Stored entries

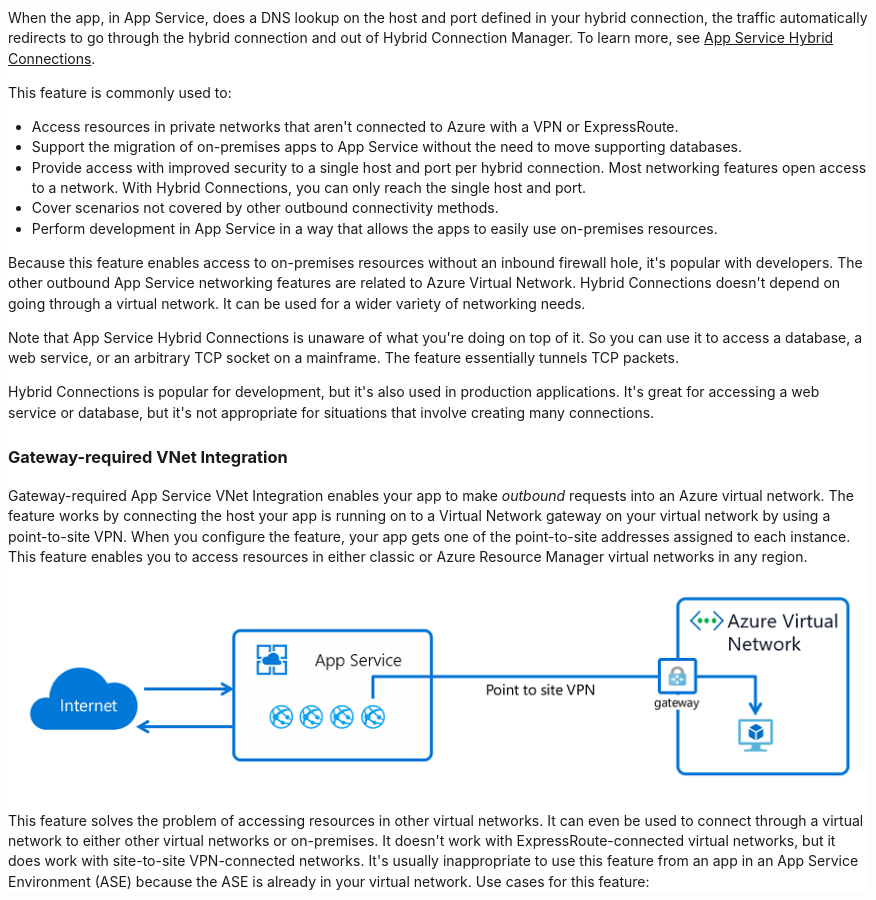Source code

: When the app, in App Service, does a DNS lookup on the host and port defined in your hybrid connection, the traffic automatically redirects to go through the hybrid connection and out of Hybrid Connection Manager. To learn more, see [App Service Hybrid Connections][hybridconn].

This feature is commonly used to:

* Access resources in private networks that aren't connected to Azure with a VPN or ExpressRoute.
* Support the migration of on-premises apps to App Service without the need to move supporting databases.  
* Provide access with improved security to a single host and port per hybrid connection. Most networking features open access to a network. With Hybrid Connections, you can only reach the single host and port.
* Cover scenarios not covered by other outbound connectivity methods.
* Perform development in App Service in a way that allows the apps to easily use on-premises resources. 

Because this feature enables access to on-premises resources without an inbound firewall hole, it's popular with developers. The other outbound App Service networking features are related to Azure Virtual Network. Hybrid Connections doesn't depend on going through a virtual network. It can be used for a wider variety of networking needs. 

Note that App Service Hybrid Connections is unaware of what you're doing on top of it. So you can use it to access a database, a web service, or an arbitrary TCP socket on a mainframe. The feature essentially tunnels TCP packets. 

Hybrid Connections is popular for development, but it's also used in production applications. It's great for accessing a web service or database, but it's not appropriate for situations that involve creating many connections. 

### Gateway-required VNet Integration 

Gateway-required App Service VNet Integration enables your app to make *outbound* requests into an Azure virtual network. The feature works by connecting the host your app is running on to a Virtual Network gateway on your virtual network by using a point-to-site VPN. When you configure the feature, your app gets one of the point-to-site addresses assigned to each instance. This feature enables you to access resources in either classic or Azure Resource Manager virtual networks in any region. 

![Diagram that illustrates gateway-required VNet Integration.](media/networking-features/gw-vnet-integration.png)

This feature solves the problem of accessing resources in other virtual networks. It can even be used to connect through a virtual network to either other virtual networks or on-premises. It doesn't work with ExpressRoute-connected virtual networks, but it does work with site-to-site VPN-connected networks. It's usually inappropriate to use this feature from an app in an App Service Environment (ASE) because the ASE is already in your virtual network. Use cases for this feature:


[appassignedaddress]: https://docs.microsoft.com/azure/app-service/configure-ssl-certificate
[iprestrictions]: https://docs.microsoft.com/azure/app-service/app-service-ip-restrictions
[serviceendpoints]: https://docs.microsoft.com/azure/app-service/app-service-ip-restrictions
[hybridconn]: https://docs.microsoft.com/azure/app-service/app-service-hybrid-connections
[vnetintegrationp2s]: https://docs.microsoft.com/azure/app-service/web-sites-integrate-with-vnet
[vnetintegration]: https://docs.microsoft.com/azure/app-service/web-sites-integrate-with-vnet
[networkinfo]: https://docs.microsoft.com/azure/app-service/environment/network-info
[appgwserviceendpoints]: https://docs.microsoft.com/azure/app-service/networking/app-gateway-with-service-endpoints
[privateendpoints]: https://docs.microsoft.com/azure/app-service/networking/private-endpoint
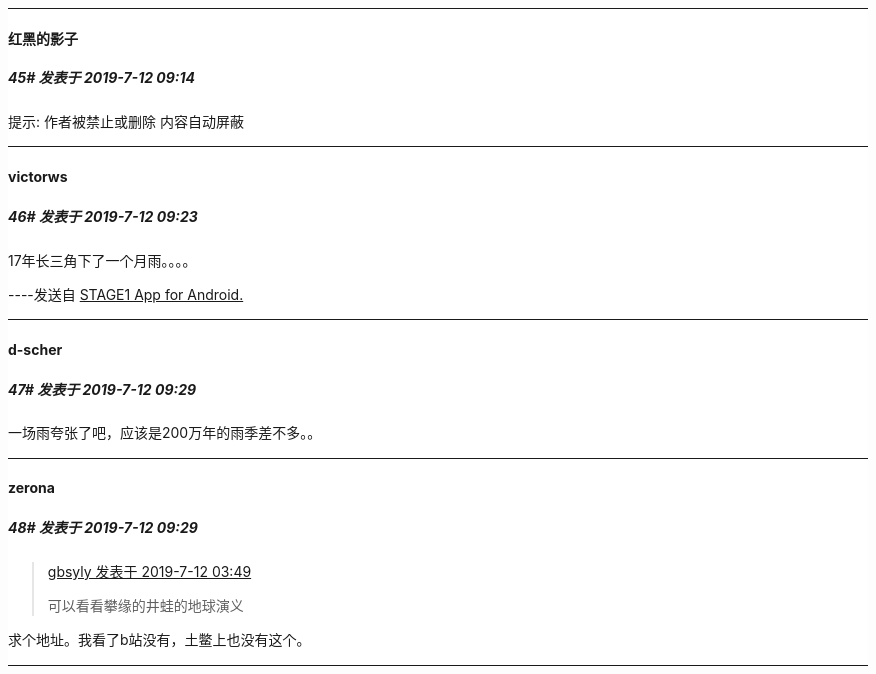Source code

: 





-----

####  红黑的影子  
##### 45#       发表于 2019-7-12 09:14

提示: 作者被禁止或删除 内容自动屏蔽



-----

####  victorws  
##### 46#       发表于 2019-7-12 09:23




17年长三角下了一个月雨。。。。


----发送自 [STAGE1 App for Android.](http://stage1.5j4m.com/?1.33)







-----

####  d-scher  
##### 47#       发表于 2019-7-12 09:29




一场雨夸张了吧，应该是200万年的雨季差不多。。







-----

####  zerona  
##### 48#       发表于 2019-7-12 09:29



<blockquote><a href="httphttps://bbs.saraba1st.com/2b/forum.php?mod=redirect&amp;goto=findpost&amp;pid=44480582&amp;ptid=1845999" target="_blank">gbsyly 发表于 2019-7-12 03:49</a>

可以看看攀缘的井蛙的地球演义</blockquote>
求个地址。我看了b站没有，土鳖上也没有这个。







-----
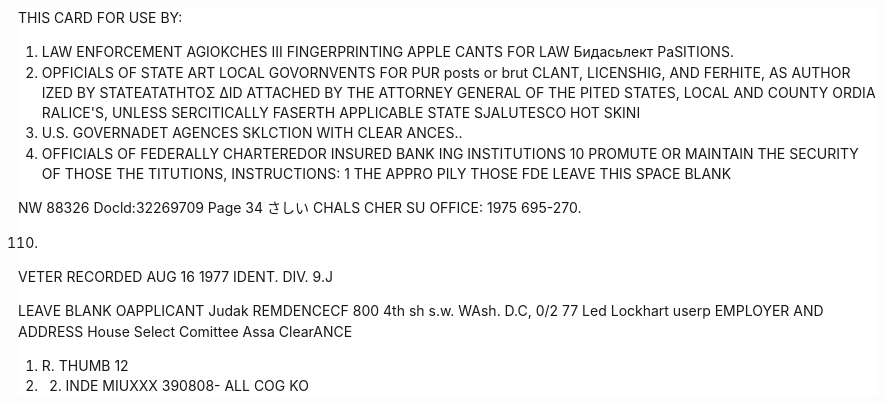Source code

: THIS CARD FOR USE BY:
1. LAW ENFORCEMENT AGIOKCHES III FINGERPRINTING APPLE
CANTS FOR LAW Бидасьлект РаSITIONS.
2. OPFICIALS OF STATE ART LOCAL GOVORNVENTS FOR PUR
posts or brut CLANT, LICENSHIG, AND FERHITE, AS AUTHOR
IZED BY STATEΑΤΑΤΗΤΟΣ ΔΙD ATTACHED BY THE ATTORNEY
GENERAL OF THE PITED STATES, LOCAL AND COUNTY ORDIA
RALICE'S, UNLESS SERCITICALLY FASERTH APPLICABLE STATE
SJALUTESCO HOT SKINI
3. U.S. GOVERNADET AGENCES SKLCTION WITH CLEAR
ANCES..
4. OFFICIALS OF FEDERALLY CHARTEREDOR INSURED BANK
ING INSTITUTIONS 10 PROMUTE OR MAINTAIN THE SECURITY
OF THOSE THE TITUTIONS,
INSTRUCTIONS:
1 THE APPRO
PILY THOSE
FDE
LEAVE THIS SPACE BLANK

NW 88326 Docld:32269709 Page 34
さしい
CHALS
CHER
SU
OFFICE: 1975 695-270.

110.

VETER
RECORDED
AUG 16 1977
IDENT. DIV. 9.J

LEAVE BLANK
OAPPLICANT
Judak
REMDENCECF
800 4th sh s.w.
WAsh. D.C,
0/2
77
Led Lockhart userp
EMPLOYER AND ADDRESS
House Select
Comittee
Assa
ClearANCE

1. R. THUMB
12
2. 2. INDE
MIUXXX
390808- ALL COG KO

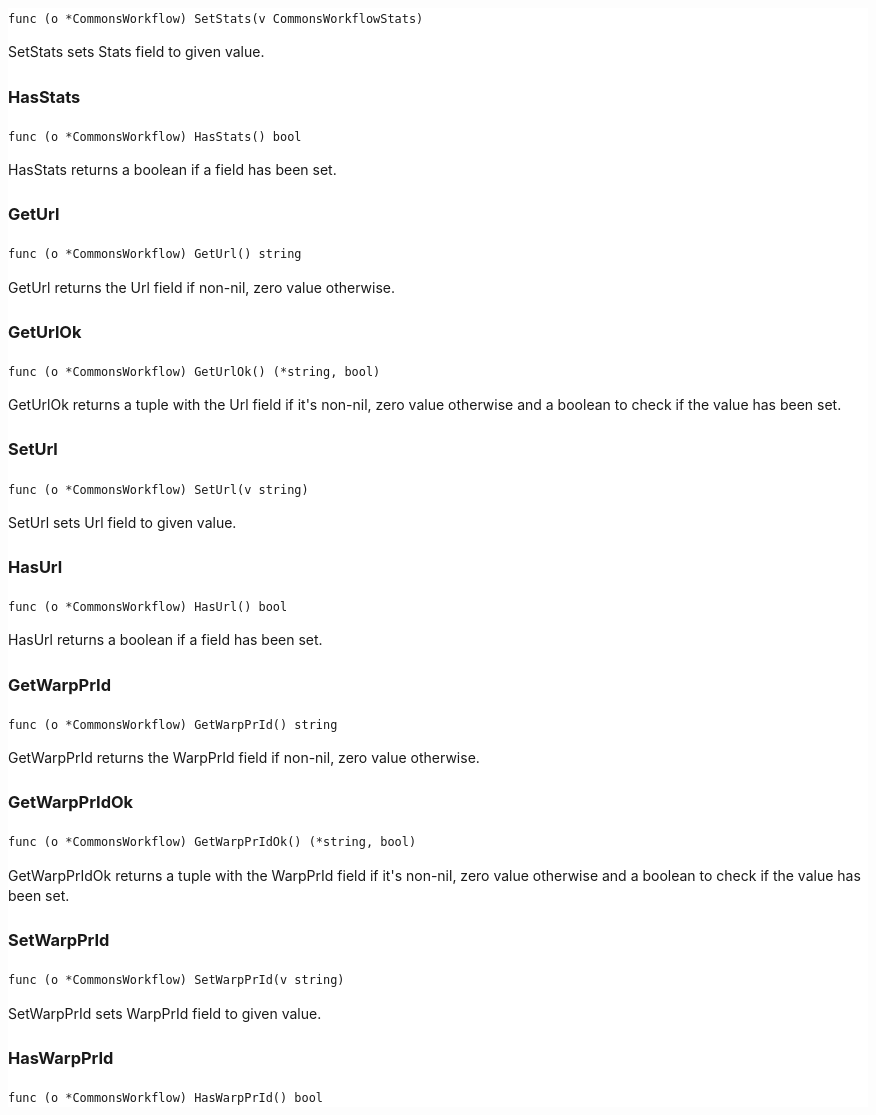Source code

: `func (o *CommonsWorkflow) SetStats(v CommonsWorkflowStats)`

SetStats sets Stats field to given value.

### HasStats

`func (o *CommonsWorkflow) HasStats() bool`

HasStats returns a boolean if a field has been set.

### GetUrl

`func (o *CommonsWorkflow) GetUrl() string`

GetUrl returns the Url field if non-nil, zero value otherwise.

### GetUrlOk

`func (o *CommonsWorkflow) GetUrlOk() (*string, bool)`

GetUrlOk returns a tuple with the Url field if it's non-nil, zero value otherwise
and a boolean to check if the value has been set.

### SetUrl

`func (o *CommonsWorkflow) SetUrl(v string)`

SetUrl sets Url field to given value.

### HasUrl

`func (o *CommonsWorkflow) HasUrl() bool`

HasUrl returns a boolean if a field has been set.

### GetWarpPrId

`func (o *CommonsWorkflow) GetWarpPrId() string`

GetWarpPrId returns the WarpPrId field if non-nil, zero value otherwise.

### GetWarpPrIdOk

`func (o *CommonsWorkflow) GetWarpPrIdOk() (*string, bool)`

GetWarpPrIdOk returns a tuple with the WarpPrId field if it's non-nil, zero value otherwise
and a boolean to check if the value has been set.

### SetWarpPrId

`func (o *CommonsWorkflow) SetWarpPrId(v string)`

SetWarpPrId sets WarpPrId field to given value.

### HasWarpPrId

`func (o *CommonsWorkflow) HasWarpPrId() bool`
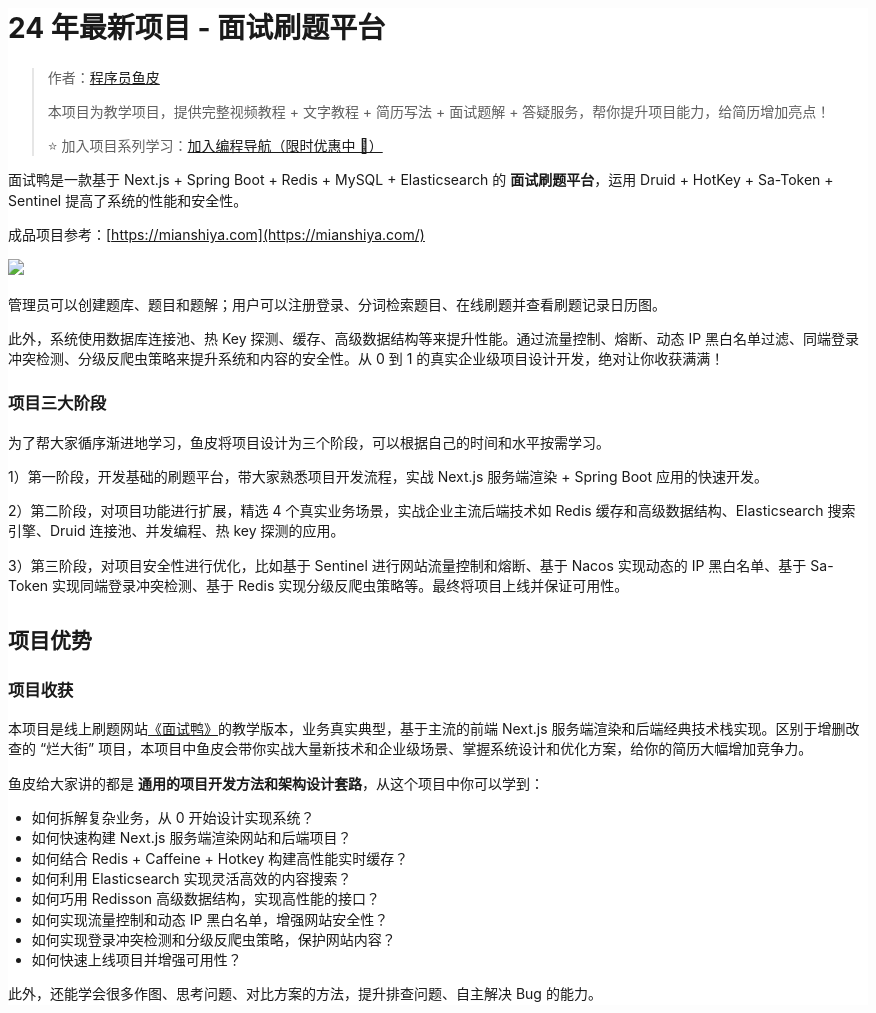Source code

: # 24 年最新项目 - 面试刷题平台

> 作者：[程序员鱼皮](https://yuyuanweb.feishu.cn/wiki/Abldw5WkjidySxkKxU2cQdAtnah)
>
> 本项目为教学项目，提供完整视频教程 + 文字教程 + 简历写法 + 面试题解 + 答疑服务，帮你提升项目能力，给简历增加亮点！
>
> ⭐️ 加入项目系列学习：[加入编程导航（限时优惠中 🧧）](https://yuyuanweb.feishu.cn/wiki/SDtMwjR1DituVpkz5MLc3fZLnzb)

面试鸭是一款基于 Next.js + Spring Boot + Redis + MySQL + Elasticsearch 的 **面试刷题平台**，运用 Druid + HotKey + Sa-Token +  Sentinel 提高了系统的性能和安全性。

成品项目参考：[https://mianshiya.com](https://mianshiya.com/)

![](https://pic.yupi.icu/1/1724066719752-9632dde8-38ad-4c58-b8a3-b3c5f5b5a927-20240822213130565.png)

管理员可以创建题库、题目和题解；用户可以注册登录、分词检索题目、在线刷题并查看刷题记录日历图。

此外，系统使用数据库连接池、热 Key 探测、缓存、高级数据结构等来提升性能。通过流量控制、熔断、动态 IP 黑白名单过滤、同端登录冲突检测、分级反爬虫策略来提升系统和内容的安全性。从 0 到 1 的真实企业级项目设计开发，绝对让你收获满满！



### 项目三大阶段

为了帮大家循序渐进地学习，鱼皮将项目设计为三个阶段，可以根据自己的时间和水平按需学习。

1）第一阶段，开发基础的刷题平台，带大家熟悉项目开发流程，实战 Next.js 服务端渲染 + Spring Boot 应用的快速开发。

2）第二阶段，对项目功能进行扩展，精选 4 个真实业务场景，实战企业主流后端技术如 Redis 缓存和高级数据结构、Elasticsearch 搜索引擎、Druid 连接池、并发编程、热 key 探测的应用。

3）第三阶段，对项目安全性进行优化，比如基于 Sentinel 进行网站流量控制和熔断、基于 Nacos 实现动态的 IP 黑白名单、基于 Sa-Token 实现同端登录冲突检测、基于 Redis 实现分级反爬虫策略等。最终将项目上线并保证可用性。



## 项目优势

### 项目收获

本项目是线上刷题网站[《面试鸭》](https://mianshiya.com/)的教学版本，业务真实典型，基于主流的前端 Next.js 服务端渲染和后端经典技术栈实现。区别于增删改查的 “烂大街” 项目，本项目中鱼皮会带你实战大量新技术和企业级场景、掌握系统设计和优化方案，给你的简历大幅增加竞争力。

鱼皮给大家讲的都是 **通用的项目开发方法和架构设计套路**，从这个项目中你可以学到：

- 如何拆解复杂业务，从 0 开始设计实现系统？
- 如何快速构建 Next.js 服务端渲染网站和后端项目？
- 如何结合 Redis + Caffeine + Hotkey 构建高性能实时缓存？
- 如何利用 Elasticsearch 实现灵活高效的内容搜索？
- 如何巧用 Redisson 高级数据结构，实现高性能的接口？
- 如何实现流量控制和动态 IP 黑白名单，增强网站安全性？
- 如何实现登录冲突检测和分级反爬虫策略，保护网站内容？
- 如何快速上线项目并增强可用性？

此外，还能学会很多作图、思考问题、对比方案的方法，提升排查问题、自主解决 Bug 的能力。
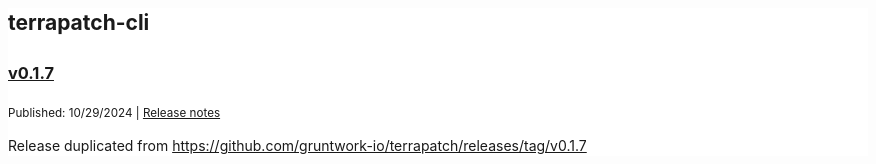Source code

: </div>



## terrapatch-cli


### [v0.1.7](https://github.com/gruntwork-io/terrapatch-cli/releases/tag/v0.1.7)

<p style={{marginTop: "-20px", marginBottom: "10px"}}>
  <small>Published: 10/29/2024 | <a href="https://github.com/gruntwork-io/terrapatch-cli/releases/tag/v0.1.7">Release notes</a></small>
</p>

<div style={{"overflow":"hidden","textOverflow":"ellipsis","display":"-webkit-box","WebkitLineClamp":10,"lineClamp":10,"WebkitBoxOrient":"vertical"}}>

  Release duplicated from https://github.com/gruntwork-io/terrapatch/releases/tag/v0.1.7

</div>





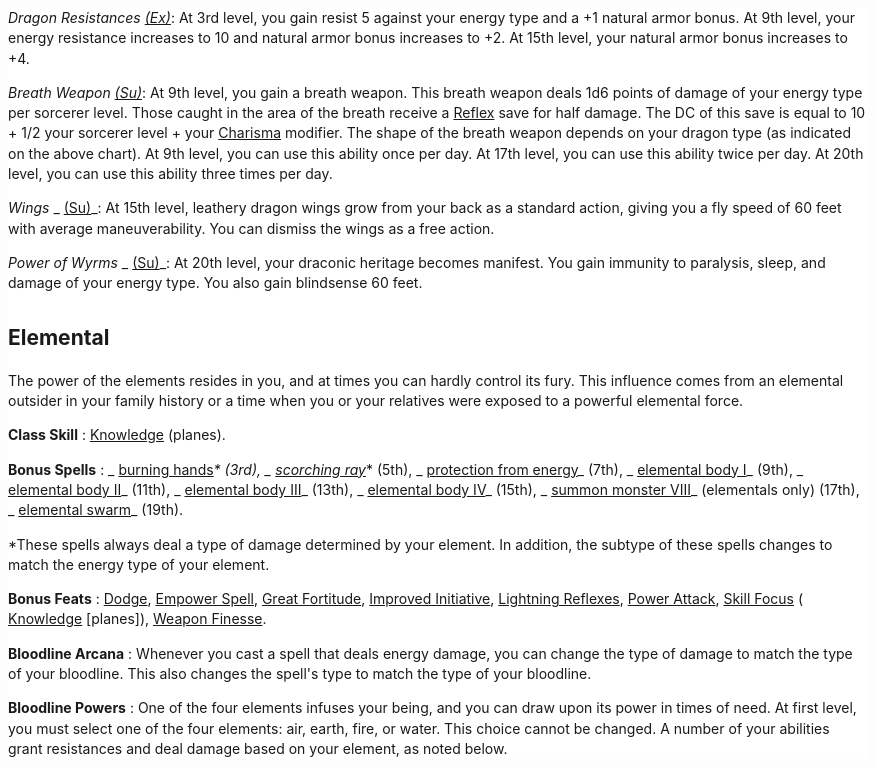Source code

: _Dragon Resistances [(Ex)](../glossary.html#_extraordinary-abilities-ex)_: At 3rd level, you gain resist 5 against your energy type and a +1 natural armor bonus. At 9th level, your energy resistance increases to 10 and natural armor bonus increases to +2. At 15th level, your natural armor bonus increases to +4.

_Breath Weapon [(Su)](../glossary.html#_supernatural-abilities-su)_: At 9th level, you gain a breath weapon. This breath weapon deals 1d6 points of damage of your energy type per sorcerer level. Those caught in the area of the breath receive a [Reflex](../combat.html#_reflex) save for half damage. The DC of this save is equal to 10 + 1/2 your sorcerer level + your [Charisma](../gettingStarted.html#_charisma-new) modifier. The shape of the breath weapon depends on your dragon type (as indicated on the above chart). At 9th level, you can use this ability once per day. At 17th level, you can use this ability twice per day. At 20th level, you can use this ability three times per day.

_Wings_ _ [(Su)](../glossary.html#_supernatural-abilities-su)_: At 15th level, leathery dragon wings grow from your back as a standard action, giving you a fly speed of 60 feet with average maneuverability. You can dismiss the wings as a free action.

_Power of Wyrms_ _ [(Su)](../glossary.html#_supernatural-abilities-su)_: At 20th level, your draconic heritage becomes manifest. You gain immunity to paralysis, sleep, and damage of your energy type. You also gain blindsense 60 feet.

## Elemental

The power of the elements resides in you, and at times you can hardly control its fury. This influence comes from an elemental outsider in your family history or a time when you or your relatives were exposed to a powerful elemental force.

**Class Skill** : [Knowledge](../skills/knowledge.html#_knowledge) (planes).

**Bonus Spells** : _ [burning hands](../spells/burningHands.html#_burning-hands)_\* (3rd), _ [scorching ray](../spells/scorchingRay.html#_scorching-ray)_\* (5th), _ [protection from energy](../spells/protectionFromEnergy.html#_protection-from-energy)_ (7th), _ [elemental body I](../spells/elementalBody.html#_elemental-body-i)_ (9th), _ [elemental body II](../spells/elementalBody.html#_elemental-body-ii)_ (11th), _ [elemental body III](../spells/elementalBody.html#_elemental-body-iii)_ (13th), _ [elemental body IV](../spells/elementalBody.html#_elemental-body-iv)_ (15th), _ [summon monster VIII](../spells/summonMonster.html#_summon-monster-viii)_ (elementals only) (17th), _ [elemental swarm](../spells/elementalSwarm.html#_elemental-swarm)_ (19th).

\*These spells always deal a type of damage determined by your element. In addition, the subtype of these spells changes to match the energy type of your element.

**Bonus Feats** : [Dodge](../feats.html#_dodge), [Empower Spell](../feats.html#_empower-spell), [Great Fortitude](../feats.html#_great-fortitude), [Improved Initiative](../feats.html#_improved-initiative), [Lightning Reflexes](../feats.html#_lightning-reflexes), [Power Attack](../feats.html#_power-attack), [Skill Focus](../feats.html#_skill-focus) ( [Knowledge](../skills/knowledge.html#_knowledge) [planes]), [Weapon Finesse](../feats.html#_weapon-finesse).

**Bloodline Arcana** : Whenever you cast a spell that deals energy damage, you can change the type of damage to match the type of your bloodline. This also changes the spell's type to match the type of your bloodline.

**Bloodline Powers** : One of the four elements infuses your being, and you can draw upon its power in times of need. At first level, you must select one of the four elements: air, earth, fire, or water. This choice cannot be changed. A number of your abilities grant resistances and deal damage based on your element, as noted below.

== Aim of the exercise ==
Pictures are to be left out; otherwise, retype exactly the lines from the first line of the data through the line containing "VPN or ExpressRoute.".

== Answer section ==
Source code

: When the app, in App Service, does a DNS lookup on the host and port defined in your hybrid connection, the traffic automatically redirects to go through the hybrid connection and out of Hybrid Connection Manager. To learn more, see [App Service Hybrid Connections][hybridconn].

This feature is commonly used to:

* Access resources in private networks that aren't connected to Azure with a VPN or ExpressRoute.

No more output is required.